==== Material shown ====

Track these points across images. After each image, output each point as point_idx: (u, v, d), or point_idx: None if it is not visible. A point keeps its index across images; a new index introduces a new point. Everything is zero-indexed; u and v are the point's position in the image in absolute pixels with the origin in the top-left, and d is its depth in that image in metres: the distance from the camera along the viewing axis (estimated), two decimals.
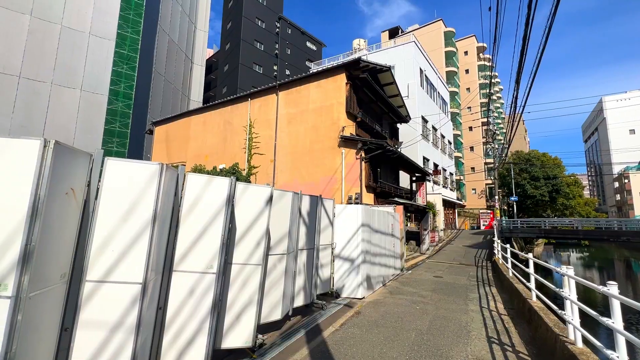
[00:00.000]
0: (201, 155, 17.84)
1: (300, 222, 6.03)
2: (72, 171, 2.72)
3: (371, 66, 14.17)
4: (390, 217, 10.33)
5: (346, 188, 12.60)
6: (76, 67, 22.70)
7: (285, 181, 14.28)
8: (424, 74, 26.08)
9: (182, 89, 33.20)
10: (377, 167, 14.11)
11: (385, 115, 17.86)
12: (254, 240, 4.40)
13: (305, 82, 14.79)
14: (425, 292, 8.34)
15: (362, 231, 7.71)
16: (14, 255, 2.24)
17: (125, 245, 2.97)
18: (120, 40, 24.56)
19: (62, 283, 2.74)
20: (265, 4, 42.54)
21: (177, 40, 31.81)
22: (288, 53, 44.64)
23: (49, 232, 2.48)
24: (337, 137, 13.11)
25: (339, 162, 12.95)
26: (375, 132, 15.70)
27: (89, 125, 22.76)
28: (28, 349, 2.37)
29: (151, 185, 3.09)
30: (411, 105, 22.29)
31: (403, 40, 26.57)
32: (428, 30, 42.14)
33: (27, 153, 2.37)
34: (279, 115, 15.18)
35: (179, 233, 3.70)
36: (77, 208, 2.85)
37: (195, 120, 18.99)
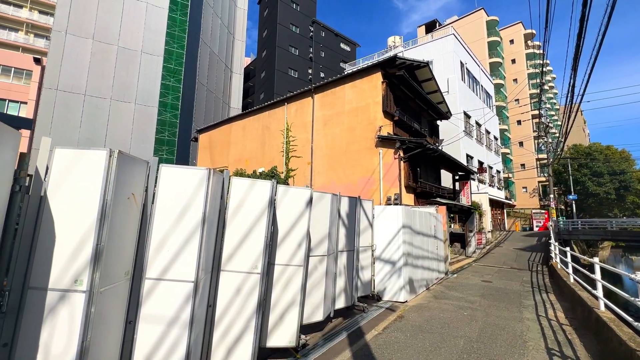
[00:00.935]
0: (242, 160, 18.59)
1: (340, 223, 6.02)
2: (132, 178, 2.98)
3: (408, 63, 13.78)
4: (432, 218, 9.93)
5: (385, 189, 12.35)
6: (131, 83, 24.91)
7: (323, 183, 14.36)
8: (464, 67, 24.79)
9: (222, 97, 34.94)
10: (416, 167, 13.65)
11: (424, 112, 17.25)
12: (295, 242, 4.47)
13: (340, 84, 14.78)
14: (473, 297, 7.88)
15: (403, 233, 7.49)
16: (87, 255, 2.50)
17: (179, 246, 3.18)
18: (168, 55, 26.50)
19: (126, 280, 3.00)
20: (299, 10, 43.35)
21: (217, 52, 33.57)
22: (322, 56, 45.02)
23: (115, 234, 2.73)
24: (374, 137, 12.91)
25: (376, 162, 12.74)
26: (414, 130, 15.21)
27: (142, 135, 24.84)
28: (100, 339, 2.63)
29: (200, 190, 3.28)
30: (452, 101, 21.29)
31: (441, 34, 25.48)
32: (468, 21, 40.01)
33: (96, 162, 2.64)
34: (315, 118, 15.34)
35: (225, 234, 3.88)
36: (137, 211, 3.11)
37: (236, 126, 19.85)
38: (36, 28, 33.52)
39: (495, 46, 41.63)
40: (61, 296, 2.45)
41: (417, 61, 14.82)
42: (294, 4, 43.13)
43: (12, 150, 2.36)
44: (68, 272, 2.48)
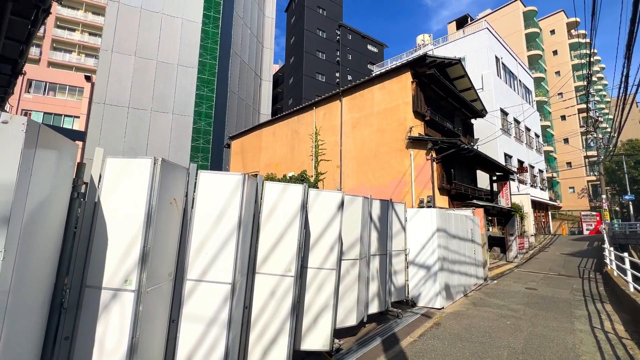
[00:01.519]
0: (272, 164, 18.99)
1: (372, 227, 5.94)
2: (174, 184, 3.15)
3: (438, 61, 13.36)
4: (468, 221, 9.49)
5: (417, 191, 12.01)
6: (168, 94, 26.47)
7: (352, 186, 14.27)
8: (500, 62, 23.56)
9: (253, 104, 36.02)
10: (450, 168, 13.13)
11: (457, 111, 16.60)
12: (327, 245, 4.47)
13: (368, 86, 14.65)
14: (516, 305, 7.40)
15: (438, 236, 7.23)
16: (135, 256, 2.68)
17: (217, 249, 3.30)
18: (201, 66, 27.84)
19: (169, 281, 3.17)
20: (326, 15, 43.73)
21: (247, 61, 34.73)
22: (349, 59, 44.99)
23: (159, 237, 2.90)
24: (405, 138, 12.63)
25: (407, 164, 12.44)
26: (447, 130, 14.67)
27: (179, 144, 26.24)
28: (147, 336, 2.80)
29: (236, 194, 3.39)
30: (487, 98, 20.30)
31: (473, 29, 24.45)
32: (503, 13, 38.09)
33: (142, 170, 2.82)
34: (343, 121, 15.31)
35: (259, 238, 3.97)
36: (179, 216, 3.28)
37: (266, 132, 20.35)
38: (87, 48, 36.76)
39: (534, 38, 39.19)
40: (113, 295, 2.64)
41: (448, 58, 14.32)
42: (321, 9, 43.60)
43: (71, 161, 2.59)
44: (119, 273, 2.67)
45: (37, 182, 2.11)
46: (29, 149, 2.00)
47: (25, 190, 1.99)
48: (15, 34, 3.79)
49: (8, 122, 1.89)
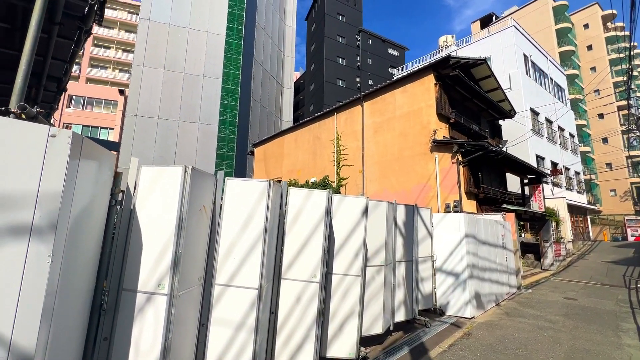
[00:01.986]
0: (294, 171, 19.18)
1: (397, 232, 5.83)
2: (203, 191, 3.26)
3: (462, 62, 13.02)
4: (499, 227, 9.08)
5: (442, 196, 11.67)
6: (195, 105, 27.54)
7: (375, 191, 14.10)
8: (528, 61, 22.59)
9: (275, 112, 36.70)
10: (477, 171, 12.67)
11: (483, 112, 16.05)
12: (352, 251, 4.43)
13: (390, 90, 14.51)
14: (554, 316, 6.95)
15: (466, 242, 6.97)
16: (168, 261, 2.78)
17: (244, 254, 3.36)
18: (225, 77, 28.79)
19: (199, 285, 3.26)
20: (345, 21, 44.00)
21: (269, 69, 35.52)
22: (370, 63, 44.87)
23: (190, 242, 3.00)
24: (429, 141, 12.35)
25: (432, 168, 12.14)
26: (473, 132, 14.20)
27: (205, 152, 27.16)
28: (179, 339, 2.88)
29: (262, 201, 3.45)
30: (515, 98, 19.50)
31: (499, 27, 23.66)
32: (531, 9, 36.63)
33: (173, 178, 2.94)
34: (365, 126, 15.23)
35: (285, 243, 4.01)
36: (207, 222, 3.38)
37: (288, 138, 20.63)
38: (120, 64, 39.14)
39: (565, 33, 37.32)
40: (147, 298, 2.75)
41: (473, 59, 13.93)
42: (340, 16, 43.93)
43: (110, 170, 2.75)
44: (153, 277, 2.78)
45: (80, 190, 2.25)
46: (74, 160, 2.14)
47: (70, 198, 2.13)
48: (60, 54, 4.12)
49: (56, 136, 2.04)
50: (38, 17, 2.44)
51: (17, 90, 2.33)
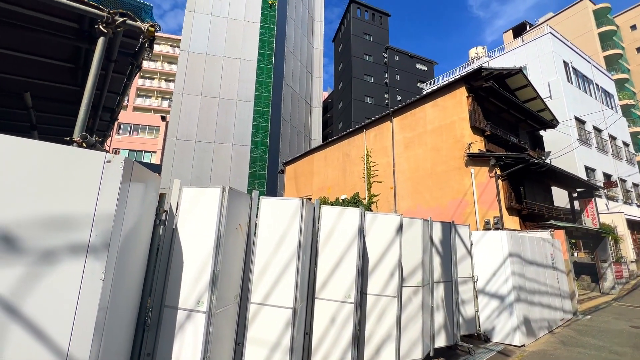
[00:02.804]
0: (324, 188, 19.26)
1: (433, 251, 5.58)
2: (239, 210, 3.36)
3: (496, 73, 12.60)
4: (547, 245, 8.37)
5: (481, 212, 11.06)
6: (229, 127, 28.96)
7: (408, 207, 13.71)
8: (569, 67, 21.36)
9: (304, 131, 37.53)
10: (519, 185, 11.92)
11: (521, 123, 15.26)
12: (387, 271, 4.29)
13: (420, 104, 14.33)
14: (620, 347, 6.15)
15: (511, 262, 6.48)
16: (206, 279, 2.86)
17: (278, 273, 3.38)
18: (257, 100, 30.13)
19: (235, 303, 3.31)
20: (372, 40, 44.72)
21: (298, 90, 36.70)
22: (398, 79, 44.86)
23: (227, 261, 3.08)
24: (463, 155, 11.90)
25: (468, 182, 11.62)
26: (511, 144, 13.49)
27: (238, 171, 28.20)
28: (216, 357, 2.91)
29: (295, 219, 3.48)
30: (557, 107, 18.38)
31: (534, 35, 22.76)
32: (568, 15, 35.01)
33: (212, 198, 3.08)
34: (395, 141, 15.06)
35: (318, 262, 3.98)
36: (243, 240, 3.46)
37: (317, 156, 20.89)
38: (163, 93, 42.48)
39: (610, 36, 35.06)
40: (187, 315, 2.84)
41: (507, 69, 13.43)
42: (367, 35, 44.77)
43: (155, 192, 2.94)
44: (192, 294, 2.87)
45: (130, 211, 2.42)
46: (125, 183, 2.31)
47: (121, 218, 2.29)
48: (114, 88, 4.57)
49: (111, 162, 2.23)
50: (99, 57, 2.76)
51: (80, 122, 2.61)
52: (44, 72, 4.20)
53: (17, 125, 5.59)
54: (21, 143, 2.01)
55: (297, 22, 36.31)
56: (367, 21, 45.33)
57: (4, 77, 4.25)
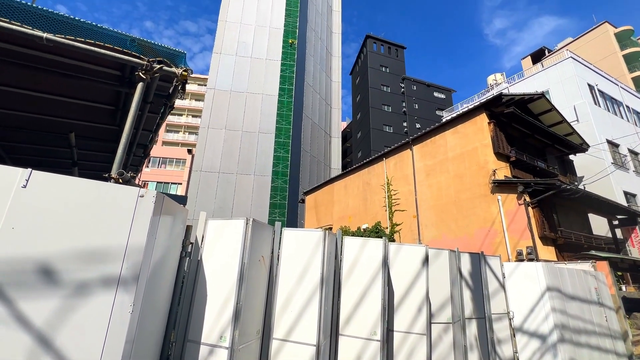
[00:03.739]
0: (345, 217, 19.06)
1: (463, 284, 5.28)
2: (262, 242, 3.38)
3: (517, 98, 12.47)
4: (589, 278, 7.70)
5: (512, 241, 10.46)
6: (251, 158, 29.90)
7: (433, 237, 13.21)
8: (595, 90, 20.81)
9: (324, 160, 38.04)
10: (551, 213, 11.27)
11: (548, 148, 14.75)
12: (414, 306, 4.08)
13: (440, 132, 14.28)
14: None
15: (550, 297, 5.98)
16: (229, 313, 2.84)
17: (301, 307, 3.30)
18: (278, 132, 31.19)
19: (257, 338, 3.23)
20: (389, 71, 46.01)
21: (318, 122, 37.75)
22: (416, 108, 45.30)
23: (249, 294, 3.05)
24: (488, 182, 11.53)
25: (495, 210, 11.14)
26: (539, 169, 12.98)
27: (259, 201, 28.63)
28: None
29: (317, 251, 3.45)
30: (586, 130, 17.71)
31: (554, 60, 22.61)
32: (588, 39, 34.74)
33: (236, 230, 3.13)
34: (416, 169, 14.90)
35: (341, 295, 3.86)
36: (266, 273, 3.45)
37: (337, 185, 20.93)
38: (190, 128, 44.99)
39: (636, 58, 34.18)
40: (210, 350, 2.79)
41: (529, 94, 13.27)
42: (383, 67, 46.16)
43: (182, 224, 3.03)
44: (215, 328, 2.84)
45: (159, 244, 2.50)
46: (155, 216, 2.41)
47: (150, 251, 2.36)
48: (148, 126, 4.91)
49: (144, 196, 2.35)
50: (137, 101, 3.01)
51: (117, 159, 2.81)
52: (87, 114, 4.61)
53: (60, 162, 6.07)
54: (66, 181, 2.18)
55: (315, 58, 38.18)
56: (383, 54, 46.96)
57: (53, 120, 4.69)
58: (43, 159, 6.06)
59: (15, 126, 4.83)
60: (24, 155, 5.88)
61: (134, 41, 3.02)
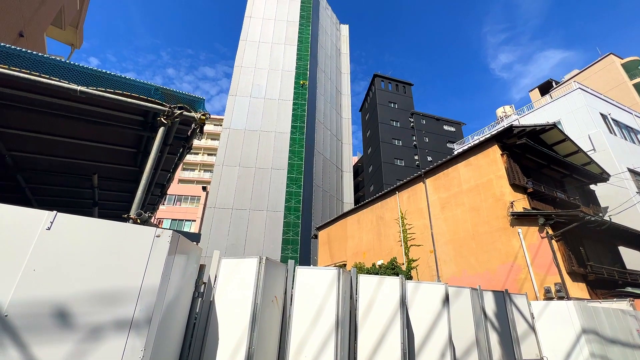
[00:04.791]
0: (359, 253, 18.57)
1: (488, 326, 4.92)
2: (275, 281, 3.31)
3: (529, 129, 12.45)
4: (628, 319, 7.07)
5: (538, 277, 9.85)
6: (263, 194, 30.22)
7: (452, 273, 12.61)
8: (608, 119, 20.63)
9: (336, 195, 38.04)
10: (577, 246, 10.68)
11: (566, 178, 14.37)
12: (437, 350, 3.81)
13: (452, 164, 14.22)
14: None
15: (587, 340, 5.48)
16: (241, 358, 2.72)
17: (316, 351, 3.13)
18: (290, 167, 31.75)
19: None
20: (397, 107, 47.26)
21: (329, 157, 38.39)
22: (426, 141, 45.69)
23: (262, 337, 2.94)
24: (506, 215, 11.18)
25: (517, 244, 10.65)
26: (559, 200, 12.55)
27: (272, 237, 28.41)
28: None
29: (332, 290, 3.34)
30: (604, 159, 17.29)
31: (562, 91, 22.83)
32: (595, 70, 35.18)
33: (249, 268, 3.09)
34: (430, 202, 14.66)
35: (358, 339, 3.66)
36: (279, 314, 3.33)
37: (350, 220, 20.68)
38: (205, 165, 46.41)
39: None
40: None
41: (540, 125, 13.26)
42: (392, 104, 47.51)
43: (196, 263, 3.03)
44: None
45: (172, 285, 2.49)
46: (170, 256, 2.43)
47: (164, 293, 2.35)
48: (166, 166, 5.12)
49: (160, 236, 2.39)
50: (158, 144, 3.19)
51: (137, 200, 2.91)
52: (111, 157, 4.87)
53: (82, 202, 6.30)
54: (88, 222, 2.25)
55: (326, 97, 39.81)
56: (391, 91, 48.59)
57: (79, 162, 4.96)
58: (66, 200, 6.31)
59: (43, 169, 5.12)
60: (49, 197, 6.15)
61: (158, 90, 3.26)
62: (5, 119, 3.86)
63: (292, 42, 36.78)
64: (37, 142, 4.35)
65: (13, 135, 4.16)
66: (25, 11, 8.15)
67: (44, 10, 9.31)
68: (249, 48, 35.66)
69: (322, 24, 42.72)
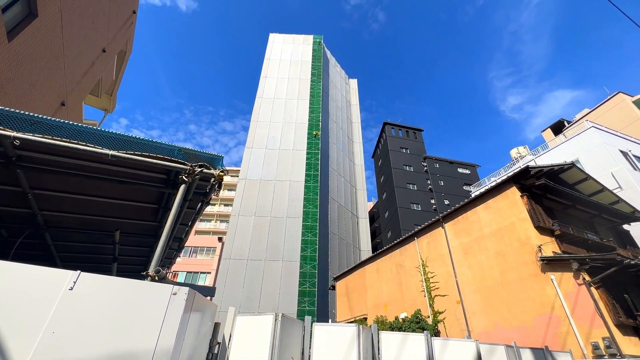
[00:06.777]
0: (380, 305, 17.48)
1: None
2: (291, 339, 3.15)
3: (546, 170, 12.24)
4: None
5: (581, 331, 8.86)
6: (279, 244, 29.87)
7: (484, 327, 11.54)
8: (629, 156, 20.11)
9: (352, 242, 37.13)
10: (621, 293, 9.73)
11: (595, 218, 13.64)
12: None
13: (470, 207, 13.87)
14: None
15: None
16: None
17: None
18: (305, 216, 31.70)
19: None
20: (409, 152, 47.96)
21: (344, 204, 38.32)
22: (442, 184, 45.29)
23: None
24: (535, 260, 10.50)
25: (551, 292, 9.82)
26: (590, 243, 11.78)
27: (287, 289, 27.38)
28: None
29: (352, 350, 3.13)
30: (634, 197, 16.48)
31: (576, 131, 22.76)
32: (606, 108, 35.29)
33: (264, 326, 2.97)
34: (452, 248, 14.03)
35: None
36: None
37: (369, 269, 19.86)
38: (221, 216, 47.01)
39: None
40: None
41: (557, 165, 13.03)
42: (404, 149, 48.33)
43: (211, 321, 2.95)
44: None
45: (186, 345, 2.41)
46: (186, 314, 2.40)
47: (177, 354, 2.27)
48: (184, 220, 5.25)
49: (177, 294, 2.39)
50: (179, 201, 3.34)
51: (156, 257, 2.96)
52: (133, 213, 5.07)
53: (102, 258, 6.42)
54: (109, 281, 2.30)
55: (338, 146, 41.07)
56: (402, 137, 49.78)
57: (102, 219, 5.17)
58: (87, 256, 6.46)
59: (69, 227, 5.36)
60: (72, 253, 6.33)
61: (181, 150, 3.51)
62: (41, 181, 4.18)
63: (304, 96, 39.19)
64: (67, 201, 4.62)
65: (47, 196, 4.45)
66: (69, 84, 9.23)
67: (85, 82, 10.52)
68: (265, 104, 38.15)
69: (332, 79, 45.80)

====

### What to do:
Provide the lines again, unchanged, from where the data above begins through the line containing "1: (300, 222, 6.03)", both ends included, omitting pictures and adding nothing.

### Response to the exercise:
Track these points across images. After each image, output each point as point_idx: (u, v, d), or point_idx: None if it is not visible. A point keeps its index across images; a new index introduces a new point. Everything is zero-indexed; u and v are the point's position in the image in absolute pixels with the origin in the top-left, and d is its depth in that image in metres: the distance from the camera along the viewing axis (estimated), two decimals.
[00:00.000]
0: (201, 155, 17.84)
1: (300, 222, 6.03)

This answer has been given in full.